I’m so close to finishing Remix and it’s just one of those books that you know is going to stay with you. Non Pratt has such a way with words that you don’t simply get a generic contemporary novel about a girl – in this case two – who falls for someone they shouldn’t, or has a bad break-up. Instead we’re given a rich ensemble cast that populates a story about how the relationships of these two girls affects their friendship; and that’s something I struggle to see, even in YA. Don’t get me wrong, I love soppy romance stories, but it’s refreshing to read something new, told in a constantly switching POV between Kaz and Ruby.
What drew me to buy the book however was not what I’d heard about the story or what I knew about the author. They were of course factors, but in a store filled with hundreds of different books, there’s a lot of competition when it comes to standing out and being bought. What actually drew me to the book was the cover.
For one, yellow is not a typical book cover colour, and the sheer luminosity of the front cover – yellow, orange and fluorescent pink – is enough to capture anyone’s eye.

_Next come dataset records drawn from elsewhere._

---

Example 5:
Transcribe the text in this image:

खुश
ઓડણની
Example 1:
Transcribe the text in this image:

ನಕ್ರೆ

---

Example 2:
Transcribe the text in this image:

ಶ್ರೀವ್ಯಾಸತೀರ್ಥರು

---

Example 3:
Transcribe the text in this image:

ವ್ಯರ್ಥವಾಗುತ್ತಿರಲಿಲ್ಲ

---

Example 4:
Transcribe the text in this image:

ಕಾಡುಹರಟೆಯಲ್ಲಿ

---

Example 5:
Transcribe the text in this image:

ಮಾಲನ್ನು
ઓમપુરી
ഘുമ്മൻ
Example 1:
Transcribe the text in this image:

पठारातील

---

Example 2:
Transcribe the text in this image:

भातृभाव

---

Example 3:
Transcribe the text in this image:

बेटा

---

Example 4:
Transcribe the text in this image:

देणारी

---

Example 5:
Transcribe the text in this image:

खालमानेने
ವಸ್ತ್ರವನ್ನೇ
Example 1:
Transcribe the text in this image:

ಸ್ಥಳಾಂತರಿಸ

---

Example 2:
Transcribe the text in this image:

The design lends itself as being a book about a music festival, complete with the raised hands of festival goers in a contrasting blue tone.

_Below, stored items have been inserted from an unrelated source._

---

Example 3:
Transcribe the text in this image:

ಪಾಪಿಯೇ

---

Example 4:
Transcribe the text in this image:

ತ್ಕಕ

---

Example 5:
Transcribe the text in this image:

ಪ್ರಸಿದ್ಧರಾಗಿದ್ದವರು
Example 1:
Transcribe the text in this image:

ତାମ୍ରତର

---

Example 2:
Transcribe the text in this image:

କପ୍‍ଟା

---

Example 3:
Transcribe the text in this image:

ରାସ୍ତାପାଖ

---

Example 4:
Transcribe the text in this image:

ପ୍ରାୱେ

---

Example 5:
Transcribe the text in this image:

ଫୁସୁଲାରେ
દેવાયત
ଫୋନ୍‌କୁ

The font and layout of the front cover imitates a music poster, while the back is artistically designed to look like a festival leaflet complete with lists of ‘who’s on what stage?’. The whole jacket is far from plain, utilising multiple fonts and highlighting certain words with the use of different colours and images. At brief glance it looks like a festival advertisement rather than a book, and that’s its Unique Selling Point (USP); the reason why people will look. The cover isn’t simply beautiful or artistic, it’s a very clever marketing scheme.
But the element I love the most, having read 248 out of 300 pages, is the way main characters Kaz and Ruby are displayed on the front. Very simply, the image of the two girls lets anyone know with just a quick glance who the main characters are, but more deeply it emphasises their state of mind at the festival. On page 181, Ruby says ‘… all the colour’s drained out of my mood – and as I turn greyer, Kaz grows brighter’. So the cover isn’t simply emphasising the location, the background, of the book. It isn’t simply attracting us to buy it. The cover is highlighting – forshadowing – the story; telling us that, in essence, the story is about Ruby losing herself, while Kaz finds herself. It emphasises a suffering friendship, and that this is the dramatic point for which everything else revolves around. This isn’t a story about a boy and a girl.
It’s about two girls, a friendship, and how everything can so easily fall apart in such a short time.